**** Page excerpt

Novelty Detection¶

`novelentitymatcher.novelty.entity_matcher` ¶

Primary orchestration API for classification plus novel-class detection.

This module promotes NovelEntityMatcher to the main public entry point for novelty-aware matching. It wraps a fitted Matcher together with the multi-signal NoveltyDetector and optional LLMClassProposer.

Classes¶

`NovelEntityMatchResult(id, score, is_match, is_novel, novel_score=None, match_method='accepted_known', alternatives=list(), signals=dict(), predicted_id=None, metadata=dict())` `dataclass` ¶

Operational result for a single novelty-aware match decision.

`NovelEntityMatcher(entities=None, *, matcher=None, model='potion-32m', mode='zero-shot', acceptance_threshold=None, detection_config=None, llm_provider=None, llm_model=None, llm_api_keys=None, output_dir='./proposals', auto_save=True, match_threshold=None, novelty_strategy='confidence', confidence_threshold=0.3, knn_k=5, knn_distance_threshold=0.6, min_cluster_size=5, use_novelty_detector=True, review_storage_path='./proposals/review_records.json')` ¶

Bases: DiscoveryBase

Primary public API for novelty-aware matching.

The class orchestrates three stages: 1. Retrieve rich matcher metadata with top-k candidates and embeddings. 2. Score novelty using ANN-backed multi-signal detection. 3. Optionally propose new class names for novel batches.

Source code in src/novelentitymatcher/novelty/entity_matcher.py

def __init__(
    self,
    entities: list[dict[str, Any]] | None = None,
    *,
    matcher: Matcher | None = None,
    model: str = "potion-32m",
    mode: str = "zero-shot",
    acceptance_threshold: float | None = None,
    detection_config: DetectionConfig | dict[str, Any] | None = None,
    llm_provider: str | None = None,
    llm_model: str | None = None,
    llm_api_keys: dict[str, str] | None = None,
    output_dir: str = "./proposals",
    auto_save: bool = True,
    match_threshold: float | None = None,
    novelty_strategy: str = "confidence",
    confidence_threshold: float = 0.3,
    knn_k: int = 5,
    knn_distance_threshold: float = 0.6,
    min_cluster_size: int = 5,
    use_novelty_detector: bool = True,
    review_storage_path: str = "./proposals/review_records.json",
):
    if matcher is None:
        if entities is None:
            raise ValueError("entities is required when matcher is not provided")

********

### Work to be completed
Reproduce the entire novelty detection reference above word for word, with nothing changed.

**** Extracted records

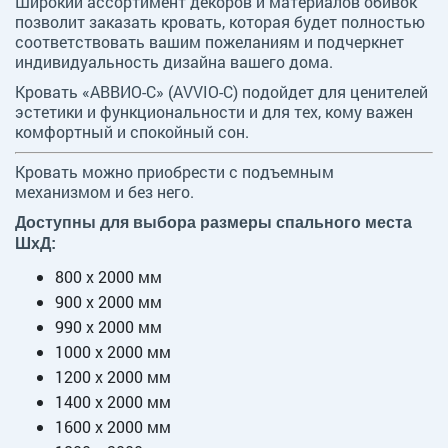
Широкий ассортимент декоров и материалов обивок
позволит заказать кровать, которая будет полностью
соответствовать вашим пожеланиям и подчеркнет
индивидуальность дизайна вашего дома.
Кровать «АВВИО-С» (AVVIO-C) подойдет для ценителей
эстетики и функциональности и для тех, кому важен
комфортный и спокойный сон.
Кровать можно приобрести с подъемным
механизмом и без него.
Доступны для выбора размеры спального места
ШxД:
800 х 2000 мм
900 х 2000 мм
990 х 2000 мм
1000 х 2000 мм
1200 х 2000 мм
1400 х 2000 мм
1600 х 2000 мм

********

### Completed task
Novelty Detection¶

`novelentitymatcher.novelty.entity_matcher` ¶

Primary orchestration API for classification plus novel-class detection.

This module promotes NovelEntityMatcher to the main public entry point for novelty-aware matching. It wraps a fitted Matcher together with the multi-signal NoveltyDetector and optional LLMClassProposer.

Classes¶

`NovelEntityMatchResult(id, score, is_match, is_novel, novel_score=None, match_method='accepted_known', alternatives=list(), signals=dict(), predicted_id=None, metadata=dict())` `dataclass` ¶

Operational result for a single novelty-aware match decision.

`NovelEntityMatcher(entities=None, *, matcher=None, model='potion-32m', mode='zero-shot', acceptance_threshold=None, detection_config=None, llm_provider=None, llm_model=None, llm_api_keys=None, output_dir='./proposals', auto_save=True, match_threshold=None, novelty_strategy='confidence', confidence_threshold=0.3, knn_k=5, knn_distance_threshold=0.6, min_cluster_size=5, use_novelty_detector=True, review_storage_path='./proposals/review_records.json')` ¶

Bases: DiscoveryBase

Primary public API for novelty-aware matching.

The class orchestrates three stages: 1. Retrieve rich matcher metadata with top-k candidates and embeddings. 2. Score novelty using ANN-backed multi-signal detection. 3. Optionally propose new class names for novel batches.

Source code in src/novelentitymatcher/novelty/entity_matcher.py

def __init__(
    self,
    entities: list[dict[str, Any]] | None = None,
    *,
    matcher: Matcher | None = None,
    model: str = "potion-32m",
    mode: str = "zero-shot",
    acceptance_threshold: float | None = None,
    detection_config: DetectionConfig | dict[str, Any] | None = None,
    llm_provider: str | None = None,
    llm_model: str | None = None,
    llm_api_keys: dict[str, str] | None = None,
    output_dir: str = "./proposals",
    auto_save: bool = True,
    match_threshold: float | None = None,
    novelty_strategy: str = "confidence",
    confidence_threshold: float = 0.3,
    knn_k: int = 5,
    knn_distance_threshold: float = 0.6,
    min_cluster_size: int = 5,
    use_novelty_detector: bool = True,
    review_storage_path: str = "./proposals/review_records.json",
):
    if matcher is None:
        if entities is None:
            raise ValueError("entities is required when matcher is not provided")